Panelists at the opening session of the 2014 ULI Fall Meeting in New York City predicted that society, the economy, and cities are on the cusp of a dramatic, fundamental shift—one with even more game-changing potential than the tumultuous, often painful reordering that has been seen over the past couple of decades. But the new wave of change—which urban built space could play a major role in facilitating—has the potential to reverse troubling current trends, from climate change and economic inequality to the personal isolation caused by overuse of electronic gadgetry.
Scott Heiferman, founder and chief executive officer of the in-person social networking facilitator Meetup, predicted that people increasingly will turn away from being passive consumers of mass-produced products and electronic mass media. Instead, they’ll increasingly reach out to their neighbors to join in what he calls “do it ourselves” activities—a group variation on the “do it yourself” ethic. As evidence, he cited the phenomenal growth of his own company, which since its start in 2002 has grown to 20 million members in 140 countries who gather to collaborate on everything from parenting and coping with illnesses to fiction writing and fitness workouts. “People are using the internet to get off the internet, and find others,” he explained.
Heiferman sees that trend as creating a potentially multibillion-dollar market for real estate developers, because people will need buildings with common spaces large enough to accommodate those sorts of meetings.

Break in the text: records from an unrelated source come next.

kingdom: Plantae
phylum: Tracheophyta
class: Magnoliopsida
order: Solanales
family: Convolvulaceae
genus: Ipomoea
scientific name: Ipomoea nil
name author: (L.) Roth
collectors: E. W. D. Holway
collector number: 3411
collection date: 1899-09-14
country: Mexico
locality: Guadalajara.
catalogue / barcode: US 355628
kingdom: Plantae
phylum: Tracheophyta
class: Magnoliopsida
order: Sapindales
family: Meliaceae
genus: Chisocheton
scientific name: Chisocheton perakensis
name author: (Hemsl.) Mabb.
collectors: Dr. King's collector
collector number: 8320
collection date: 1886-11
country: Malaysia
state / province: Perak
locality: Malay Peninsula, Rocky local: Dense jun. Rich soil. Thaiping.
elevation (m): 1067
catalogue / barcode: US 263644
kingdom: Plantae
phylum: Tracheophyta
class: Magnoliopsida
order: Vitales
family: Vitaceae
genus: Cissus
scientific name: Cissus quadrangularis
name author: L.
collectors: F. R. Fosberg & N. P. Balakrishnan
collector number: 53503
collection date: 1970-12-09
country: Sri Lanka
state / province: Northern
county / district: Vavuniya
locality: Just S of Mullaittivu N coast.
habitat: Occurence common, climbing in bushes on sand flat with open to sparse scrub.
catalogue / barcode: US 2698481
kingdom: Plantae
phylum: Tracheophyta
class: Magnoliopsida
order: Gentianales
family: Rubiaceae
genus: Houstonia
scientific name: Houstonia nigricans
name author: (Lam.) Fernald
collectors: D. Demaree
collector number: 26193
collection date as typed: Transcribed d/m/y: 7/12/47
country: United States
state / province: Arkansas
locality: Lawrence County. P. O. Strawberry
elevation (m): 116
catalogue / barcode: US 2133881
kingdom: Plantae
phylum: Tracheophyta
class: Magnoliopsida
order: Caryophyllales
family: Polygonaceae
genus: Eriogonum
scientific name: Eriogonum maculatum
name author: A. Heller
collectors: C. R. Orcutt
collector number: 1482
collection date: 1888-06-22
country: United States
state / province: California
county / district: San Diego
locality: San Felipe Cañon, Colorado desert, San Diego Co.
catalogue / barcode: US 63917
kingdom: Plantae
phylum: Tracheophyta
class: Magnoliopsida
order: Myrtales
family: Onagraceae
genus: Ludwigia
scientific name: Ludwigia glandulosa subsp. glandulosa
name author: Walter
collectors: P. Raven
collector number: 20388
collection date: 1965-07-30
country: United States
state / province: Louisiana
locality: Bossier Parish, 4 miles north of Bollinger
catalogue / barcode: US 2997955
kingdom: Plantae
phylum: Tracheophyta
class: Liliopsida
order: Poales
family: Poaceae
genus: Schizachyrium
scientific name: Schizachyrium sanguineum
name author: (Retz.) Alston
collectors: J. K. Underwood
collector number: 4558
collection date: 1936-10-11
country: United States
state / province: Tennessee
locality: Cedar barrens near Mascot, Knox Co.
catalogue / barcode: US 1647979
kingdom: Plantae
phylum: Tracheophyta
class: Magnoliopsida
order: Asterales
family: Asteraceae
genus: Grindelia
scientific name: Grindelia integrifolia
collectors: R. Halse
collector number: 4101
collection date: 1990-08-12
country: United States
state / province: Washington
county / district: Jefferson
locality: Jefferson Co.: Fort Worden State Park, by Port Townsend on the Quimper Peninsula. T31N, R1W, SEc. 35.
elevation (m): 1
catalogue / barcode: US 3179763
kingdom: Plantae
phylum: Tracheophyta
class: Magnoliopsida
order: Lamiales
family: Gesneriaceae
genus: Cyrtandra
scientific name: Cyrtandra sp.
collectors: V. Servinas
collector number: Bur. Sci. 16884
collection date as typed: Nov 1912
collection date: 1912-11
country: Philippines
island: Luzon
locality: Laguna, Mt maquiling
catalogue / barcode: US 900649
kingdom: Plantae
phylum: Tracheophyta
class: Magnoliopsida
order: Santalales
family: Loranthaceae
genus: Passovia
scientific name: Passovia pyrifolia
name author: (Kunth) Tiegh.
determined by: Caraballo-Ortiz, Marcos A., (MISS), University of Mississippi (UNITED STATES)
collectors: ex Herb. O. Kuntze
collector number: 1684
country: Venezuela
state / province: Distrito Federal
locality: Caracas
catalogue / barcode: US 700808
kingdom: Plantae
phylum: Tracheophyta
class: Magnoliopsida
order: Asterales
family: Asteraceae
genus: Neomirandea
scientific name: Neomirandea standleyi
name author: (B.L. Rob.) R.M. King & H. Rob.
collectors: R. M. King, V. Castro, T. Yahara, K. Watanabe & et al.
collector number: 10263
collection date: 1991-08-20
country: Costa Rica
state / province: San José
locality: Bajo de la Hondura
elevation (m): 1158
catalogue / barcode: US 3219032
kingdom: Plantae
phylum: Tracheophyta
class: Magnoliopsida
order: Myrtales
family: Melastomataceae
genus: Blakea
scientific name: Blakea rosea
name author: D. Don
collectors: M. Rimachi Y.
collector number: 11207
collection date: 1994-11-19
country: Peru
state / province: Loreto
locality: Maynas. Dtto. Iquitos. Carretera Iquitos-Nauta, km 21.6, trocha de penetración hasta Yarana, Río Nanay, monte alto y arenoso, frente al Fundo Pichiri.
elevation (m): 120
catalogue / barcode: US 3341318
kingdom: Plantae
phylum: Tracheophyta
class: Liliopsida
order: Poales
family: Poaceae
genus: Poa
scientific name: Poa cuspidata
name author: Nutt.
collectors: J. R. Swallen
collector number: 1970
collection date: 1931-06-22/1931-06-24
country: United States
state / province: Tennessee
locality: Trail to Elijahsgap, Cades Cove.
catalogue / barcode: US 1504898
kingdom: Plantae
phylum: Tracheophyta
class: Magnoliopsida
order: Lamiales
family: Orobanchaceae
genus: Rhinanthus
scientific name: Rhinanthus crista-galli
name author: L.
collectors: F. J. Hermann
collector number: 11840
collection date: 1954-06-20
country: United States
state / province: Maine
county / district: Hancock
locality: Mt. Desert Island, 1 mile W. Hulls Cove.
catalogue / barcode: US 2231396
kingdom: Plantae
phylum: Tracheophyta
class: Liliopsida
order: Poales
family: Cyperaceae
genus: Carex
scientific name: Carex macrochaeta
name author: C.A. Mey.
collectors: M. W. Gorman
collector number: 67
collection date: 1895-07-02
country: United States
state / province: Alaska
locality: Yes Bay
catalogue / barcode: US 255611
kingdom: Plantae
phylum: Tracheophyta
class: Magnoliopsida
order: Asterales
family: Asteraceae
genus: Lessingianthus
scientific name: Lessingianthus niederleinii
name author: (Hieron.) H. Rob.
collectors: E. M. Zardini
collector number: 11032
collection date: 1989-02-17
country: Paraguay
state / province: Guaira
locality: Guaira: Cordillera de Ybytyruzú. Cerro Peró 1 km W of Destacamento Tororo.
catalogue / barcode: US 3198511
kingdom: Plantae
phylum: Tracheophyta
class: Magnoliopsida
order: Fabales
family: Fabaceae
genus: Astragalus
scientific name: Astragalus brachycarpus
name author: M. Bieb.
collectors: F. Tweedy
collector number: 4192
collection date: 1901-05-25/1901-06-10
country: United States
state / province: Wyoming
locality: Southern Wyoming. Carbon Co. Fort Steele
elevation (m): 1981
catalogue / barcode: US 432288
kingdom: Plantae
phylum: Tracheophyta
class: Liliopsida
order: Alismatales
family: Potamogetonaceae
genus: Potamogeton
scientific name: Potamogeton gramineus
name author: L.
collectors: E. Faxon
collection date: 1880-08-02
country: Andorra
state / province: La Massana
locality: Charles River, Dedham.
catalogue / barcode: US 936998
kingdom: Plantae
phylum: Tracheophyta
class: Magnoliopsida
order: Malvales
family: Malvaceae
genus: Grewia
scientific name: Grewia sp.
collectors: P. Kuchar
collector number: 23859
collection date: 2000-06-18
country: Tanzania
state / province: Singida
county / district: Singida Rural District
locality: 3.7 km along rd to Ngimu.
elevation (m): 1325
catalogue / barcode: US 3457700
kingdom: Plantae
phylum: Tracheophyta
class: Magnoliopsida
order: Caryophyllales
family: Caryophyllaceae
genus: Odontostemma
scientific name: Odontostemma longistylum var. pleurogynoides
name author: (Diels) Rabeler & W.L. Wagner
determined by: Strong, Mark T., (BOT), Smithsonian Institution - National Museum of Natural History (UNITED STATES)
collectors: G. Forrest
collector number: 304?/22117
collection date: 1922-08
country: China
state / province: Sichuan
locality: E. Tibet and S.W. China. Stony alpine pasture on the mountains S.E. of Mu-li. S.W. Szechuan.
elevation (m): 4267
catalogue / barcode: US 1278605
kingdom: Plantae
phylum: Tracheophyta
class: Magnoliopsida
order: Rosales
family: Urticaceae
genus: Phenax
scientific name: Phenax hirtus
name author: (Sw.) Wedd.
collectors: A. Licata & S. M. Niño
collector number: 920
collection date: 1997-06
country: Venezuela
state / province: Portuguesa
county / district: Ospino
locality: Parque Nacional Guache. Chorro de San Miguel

“The big problem now is, where do they go to meet up?” Heiferman explained. He said cities would need community spaces that are closer to Apple Store than “your grandfather’s Kiwanis center.” He added that “we might want to partner with people who develop that real estate.”
Another panelist—Vincent Stanley, a former vice president for outdoor clothing manufacturer Patagonia—noted that climate change and other environmental woes were occurring “at a rate that nature cannot absorb,” but that the increased emphasis on sustainable development could help avert such a crash. The challenge, he said, “is how we utilize our talents, our skills, our creativity in a way that allows the health of communities and natural systems to thrive.”
Stanley praised New York City’s High Line, a green parkway built upon a former elevated railway, as a prime example of how cities could help residents reconnect both with nature and each other. “It gets people out walking, and it has benches and places for people to eat and talk,” he said. “That’s what we’re going to need to address climate change and the needs of our lifetime.”
Stanley also was enthusiastic about the impact of Leadership in Energy and Environmental Design (LEED) standards for green building, which he said “have really changed the way construction works.” He sees the development of walkable urban neighborhoods as another transformational trend. “People have a yearning for the quality of intimacy, connection, for the feeling of a local place,” he said.
The panel also included Brad Katsuyama, president and chief executive officer of IEX, a company whose technology for high-speed stock trading is designed to create fairer financial markets. He saw a growing shift away from exploitive self-interest, and toward economic equity and a sense of community. “As the world gets more transparent, it’s harder to make money in nefarious ways,” he explained. Instead of responding primarily to short-term economic motivations, people are beginning to “focus on the long term, on trying to make money the right way,” said Katsuyama, who is the central character in Michael Lewis’s book Flash Boys.
That ethical shift could help make it easier for cities to build a consensus around land use that improves the environment and provides a better quality of life for urban residents.
“The 20th century was tearing people apart,” Heiferman explained. “The difference in the 21st century is that people are turning to each other. People are connecting and renting and sharing and helping each other out. That makes for a better city and a better economy.”
The discussion was preceded by remarks from New York City Mayor Bill de Blasio, whose ideas seemed in sync with the panelists’. The mayor touted the city’s array of Fortune 500 companies and its 200,000 small businesses as engines of growth that have created 4 million private sector jobs—an all-time high—and predicted that boroughs such as Queens and Staten Island would emulate the dramatic recent growth of Brooklyn. He also touted New York City’s continued strength as a tourism destination that attracts 54 million visitors a year. But de Blasio said that reducing economic inequality and building 200,000 new affordable housing units over the next decade were critical to continued growth. The mayor also said that climate change was a top priority, and that the city aimed to reduce carbon emissions by 80 percent by 2050. “We have to address global warming,” he said.